### Exercise materials ###

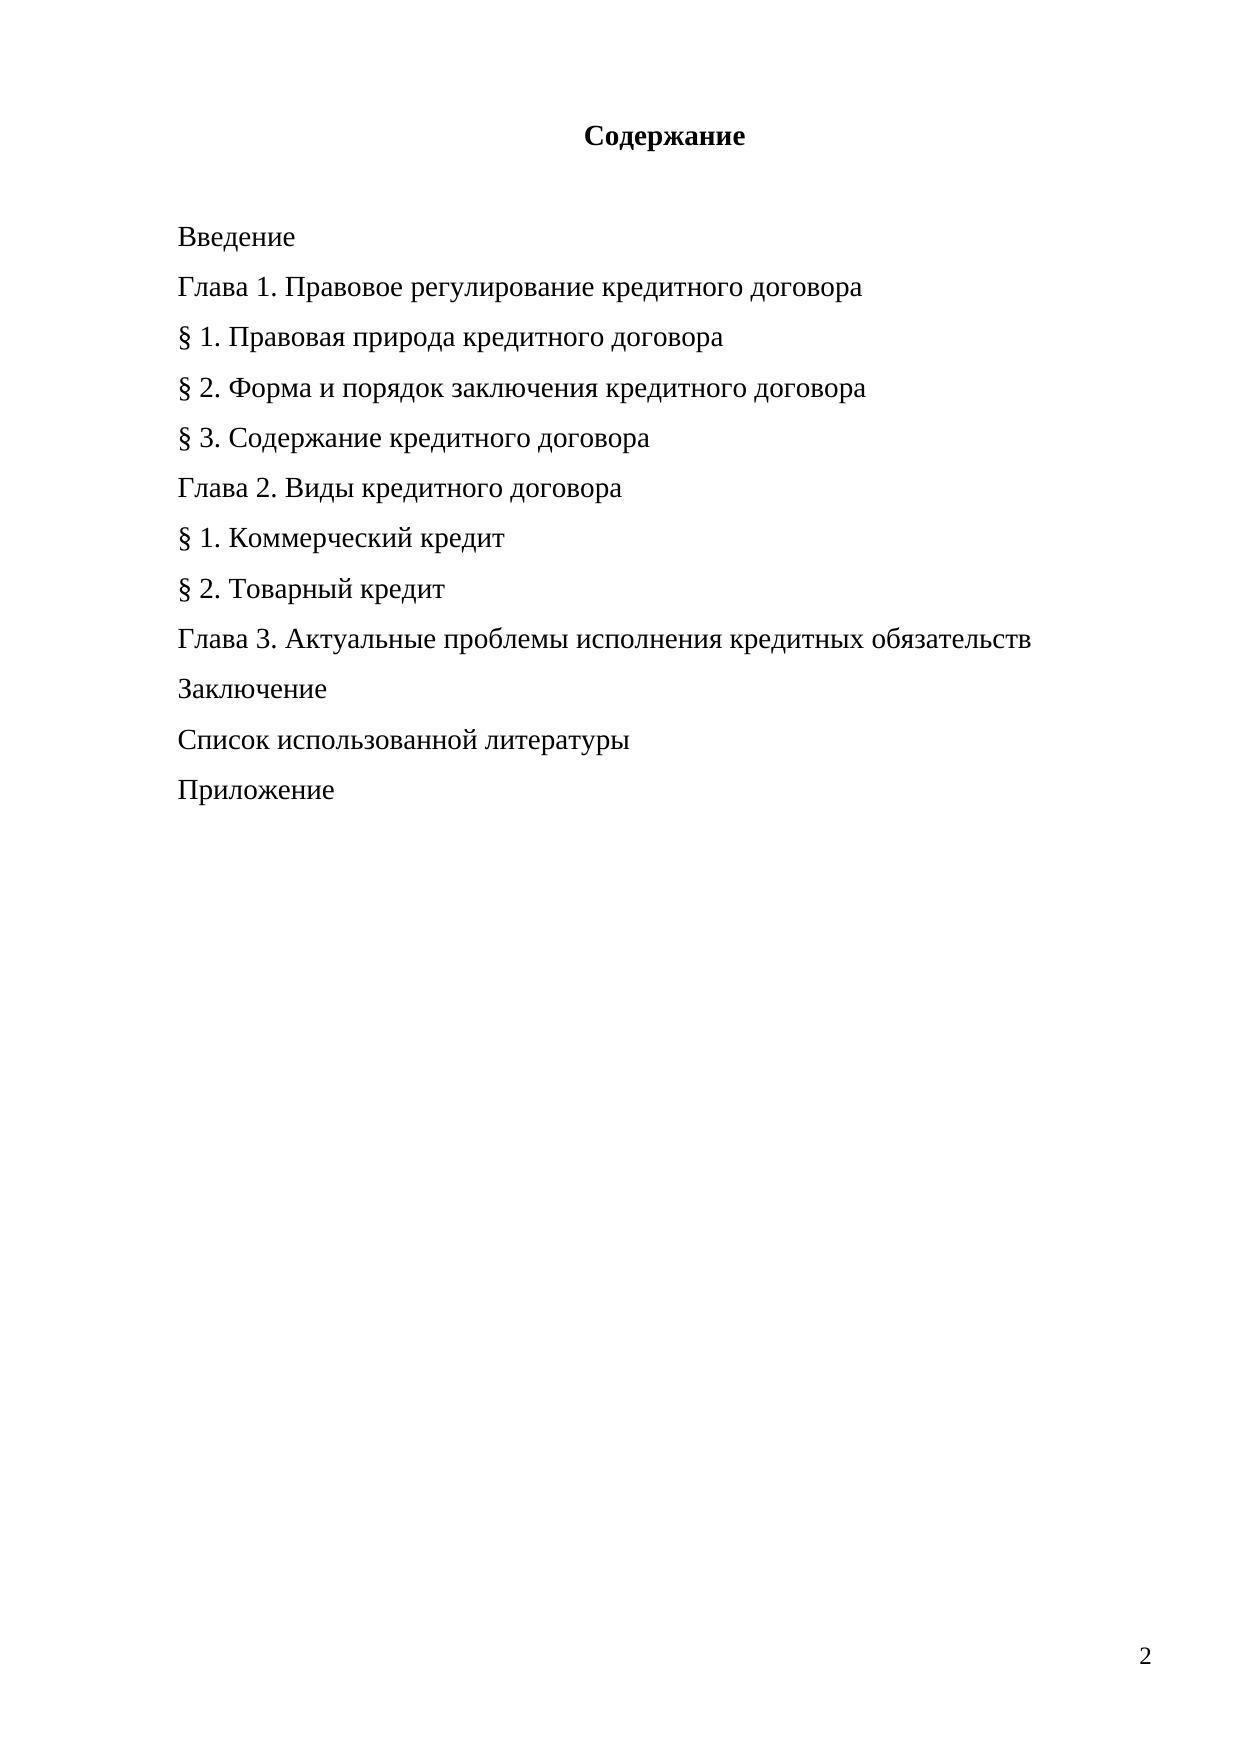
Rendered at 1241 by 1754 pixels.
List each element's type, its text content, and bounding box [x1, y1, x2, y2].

text Введение [177, 219, 1152, 252]
text § 3. Содержание кредитного договора [177, 420, 1152, 453]
text Содержание [177, 118, 1152, 152]
text § 1. Правовая природа кредитного договора [177, 319, 1152, 353]
text § 2. Форма и порядок заключения кредитного договора [177, 370, 1152, 403]
text Заключение [177, 672, 1152, 705]
text Глава 2. Виды кредитного договора [177, 470, 1152, 504]
text Глава 1. Правовое регулирование кредитного договора [177, 269, 1152, 303]
text § 2. Товарный кредит [177, 571, 1152, 604]
text Глава 3. Актуальные проблемы исполнения кредитных обязательств [177, 621, 1152, 655]
text § 1. Коммерческий кредит [177, 521, 1152, 554]
text Список использованной литературы [177, 722, 1152, 755]
text Приложение [177, 772, 1152, 806]
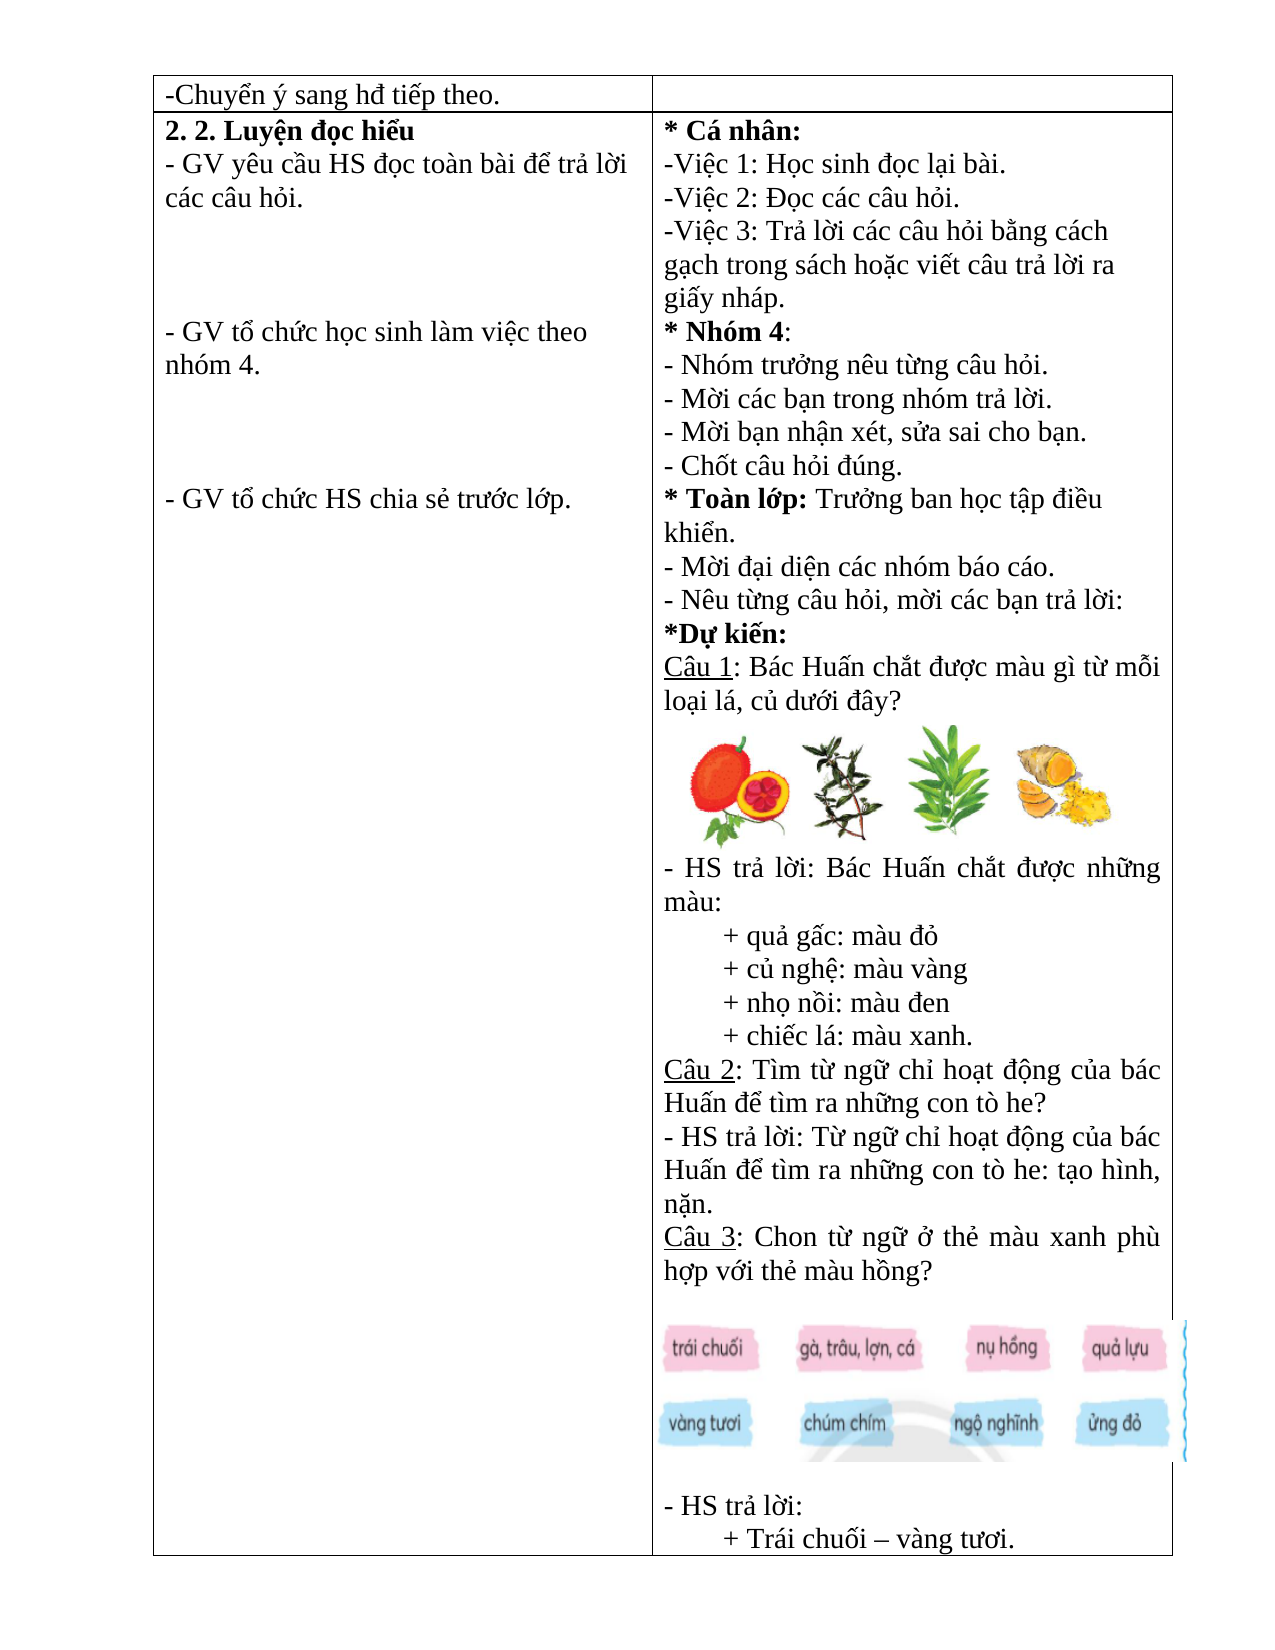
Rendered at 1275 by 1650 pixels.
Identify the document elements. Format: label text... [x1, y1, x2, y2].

picture [657, 725, 1123, 850]
table_header 2. 2. Luyện đọc hiểu - GV yêu cầu HS đọc toàn bài để trả lời các câu hỏi. - GV tổ chức học sinh làm việc theo nhóm 4. - GV tổ chức HS chia sẻ trước lớp. - Nội dung của bài học muốn nói lên điều gì? - Em học được gì qua bài học? - GV nhận xét, tuyên dương. [154, 113, 652, 1555]
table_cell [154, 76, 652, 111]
picture [652, 1320, 1187, 1461]
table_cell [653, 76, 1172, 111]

###

Work to be completed:
All of the records should be output exactly as they stand, with pictures omitted.

Reply:
Rendered at 1241 by 1754 pixels.
List each element's type, its text content, and bounding box [x1, y1, x2, y2].

text Введение [177, 219, 1152, 252]
text § 3. Содержание кредитного договора [177, 420, 1152, 453]
text Содержание [177, 118, 1152, 152]
text § 1. Правовая природа кредитного договора [177, 319, 1152, 353]
text § 2. Форма и порядок заключения кредитного договора [177, 370, 1152, 403]
text Заключение [177, 672, 1152, 705]
text Глава 2. Виды кредитного договора [177, 470, 1152, 504]
text Глава 1. Правовое регулирование кредитного договора [177, 269, 1152, 303]
text § 2. Товарный кредит [177, 571, 1152, 604]
text Глава 3. Актуальные проблемы исполнения кредитных обязательств [177, 621, 1152, 655]
text § 1. Коммерческий кредит [177, 521, 1152, 554]
text Список использованной литературы [177, 722, 1152, 755]
text Приложение [177, 772, 1152, 806]
Rendered at 1275 by 1650 pixels.
Identify the document elements. Format: label text... [x1, y1, x2, y2].

picture [657, 725, 1123, 850]
table_header 2. 2. Luyện đọc hiểu - GV yêu cầu HS đọc toàn bài để trả lời các câu hỏi. - GV tổ chức học sinh làm việc theo nhóm 4. - GV tổ chức HS chia sẻ trước lớp. - Nội dung của bài học muốn nói lên điều gì? - Em học được gì qua bài học? - GV nhận xét, tuyên dương. [154, 113, 652, 1555]
table_cell [154, 76, 652, 111]
picture [652, 1320, 1187, 1461]
table_cell [653, 76, 1172, 111]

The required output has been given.